- Material provided -
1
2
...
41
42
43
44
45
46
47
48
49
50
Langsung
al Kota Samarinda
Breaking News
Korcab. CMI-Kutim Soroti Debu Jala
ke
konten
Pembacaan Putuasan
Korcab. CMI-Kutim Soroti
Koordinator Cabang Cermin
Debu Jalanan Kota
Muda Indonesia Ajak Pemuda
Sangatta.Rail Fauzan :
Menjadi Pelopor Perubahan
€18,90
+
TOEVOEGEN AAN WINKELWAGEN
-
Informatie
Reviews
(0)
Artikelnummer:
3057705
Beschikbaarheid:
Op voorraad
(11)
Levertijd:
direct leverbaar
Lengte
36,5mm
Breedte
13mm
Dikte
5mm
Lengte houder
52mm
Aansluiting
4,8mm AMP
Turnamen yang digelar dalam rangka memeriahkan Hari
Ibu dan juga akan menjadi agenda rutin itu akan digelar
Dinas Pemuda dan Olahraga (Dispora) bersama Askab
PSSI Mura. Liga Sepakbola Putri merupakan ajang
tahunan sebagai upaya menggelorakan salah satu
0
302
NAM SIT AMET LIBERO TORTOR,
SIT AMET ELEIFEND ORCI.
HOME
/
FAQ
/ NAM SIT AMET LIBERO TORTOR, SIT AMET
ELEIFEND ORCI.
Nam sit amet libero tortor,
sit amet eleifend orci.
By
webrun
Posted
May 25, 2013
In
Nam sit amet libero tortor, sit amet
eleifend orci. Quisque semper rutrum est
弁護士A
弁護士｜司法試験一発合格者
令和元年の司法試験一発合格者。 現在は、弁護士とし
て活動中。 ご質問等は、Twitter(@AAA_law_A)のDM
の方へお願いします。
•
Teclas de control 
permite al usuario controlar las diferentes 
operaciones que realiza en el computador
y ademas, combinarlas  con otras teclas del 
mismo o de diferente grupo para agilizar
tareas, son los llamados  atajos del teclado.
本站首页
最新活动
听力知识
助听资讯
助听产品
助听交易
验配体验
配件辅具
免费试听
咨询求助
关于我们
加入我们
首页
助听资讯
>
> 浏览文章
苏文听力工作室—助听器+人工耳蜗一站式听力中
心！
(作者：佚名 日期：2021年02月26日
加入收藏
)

- Activity -
Render the lines of all the records above as a Markdown table with two columns, Row and Line, giving each line a row number and skipping blank lines.

- Finished exercise -
| Row | Line |
|---|---|
| 1 | 1 |
| 2 | 2 |
| 3 | ... |
| 4 | 41 |
| 5 | 42 |
| 6 | 43 |
| 7 | 44 |
| 8 | 45 |
| 9 | 46 |
| 10 | 47 |
| 11 | 48 |
| 12 | 49 |
| 13 | 50 |
| 14 | Langsung |
| 15 | al Kota Samarinda |
| 16 | Breaking News |
| 17 | Korcab. CMI-Kutim Soroti Debu Jala |
| 18 | ke |
| 19 | konten |
| 20 | Pembacaan Putuasan |
| 21 | Korcab. CMI-Kutim Soroti |
| 22 | Koordinator Cabang Cermin |
| 23 | Debu Jalanan Kota |
| 24 | Muda Indonesia Ajak Pemuda |
| 25 | Sangatta.Rail Fauzan : |
| 26 | Menjadi Pelopor Perubahan |
| 27 | €18,90 |
| 28 | + |
| 29 | TOEVOEGEN AAN WINKELWAGEN |
| 30 | - |
| 31 | Informatie |
| 32 | Reviews |
| 33 | (0) |
| 34 | Artikelnummer: |
| 35 | 3057705 |
| 36 | Beschikbaarheid: |
| 37 | Op voorraad |
| 38 | (11) |
| 39 | Levertijd: |
| 40 | direct leverbaar |
| 41 | Lengte |
| 42 | 36,5mm |
| 43 | Breedte |
| 44 | 13mm |
| 45 | Dikte |
| 46 | 5mm |
| 47 | Lengte houder |
| 48 | 52mm |
| 49 | Aansluiting |
| 50 | 4,8mm AMP |
| 51 | Turnamen yang digelar dalam rangka memeriahkan Hari |
| 52 | Ibu dan juga akan menjadi agenda rutin itu akan digelar |
| 53 | Dinas Pemuda dan Olahraga (Dispora) bersama Askab |
| 54 | PSSI Mura. Liga Sepakbola Putri merupakan ajang |
| 55 | tahunan sebagai upaya menggelorakan salah satu |
| 56 | 0 |
| 57 | 302 |
| 58 | NAM SIT AMET LIBERO TORTOR, |
| 59 | SIT AMET ELEIFEND ORCI. |
| 60 | HOME |
| 61 | / |
| 62 | FAQ |
| 63 | / NAM SIT AMET LIBERO TORTOR, SIT AMET |
| 64 | ELEIFEND ORCI. |
| 65 | Nam sit amet libero tortor, |
| 66 | sit amet eleifend orci. |
| 67 | By |
| 68 | webrun |
| 69 | Posted |
| 70 | May 25, 2013 |
| 71 | In |
| 72 | Nam sit amet libero tortor, sit amet |
| 73 | eleifend orci. Quisque semper rutrum est |
| 74 | 弁護士A |
| 75 | 弁護士｜司法試験一発合格者 |
| 76 | 令和元年の司法試験一発合格者。 現在は、弁護士とし |
| 77 | て活動中。 ご質問等は、Twitter(@AAA_law_A)のDM |
| 78 | の方へお願いします。 |
| 79 | • |
| 80 | Teclas de control  |
| 81 | permite al usuario controlar las diferentes  |
| 82 | operaciones que realiza en el computador |
| 83 | y ademas, combinarlas  con otras teclas del  |
| 84 | mismo o de diferente grupo para agilizar |
| 85 | tareas, son los llamados  atajos del teclado. |
| 86 | 本站首页 |
| 87 | 最新活动 |
| 88 | 听力知识 |
| 89 | 助听资讯 |
| 90 | 助听产品 |
| 91 | 助听交易 |
| 92 | 验配体验 |
| 93 | 配件辅具 |
| 94 | 免费试听 |
| 95 | 咨询求助 |
| 96 | 关于我们 |
| 97 | 加入我们 |
| 98 | 首页 |
| 99 | 助听资讯 |
| 100 | > |
| 101 | > 浏览文章 |
| 102 | 苏文听力工作室—助听器+人工耳蜗一站式听力中 |
| 103 | 心！ |
| 104 | (作者：佚名 日期：2021年02月26日 |
| 105 | 加入收藏 |
| 106 | ) |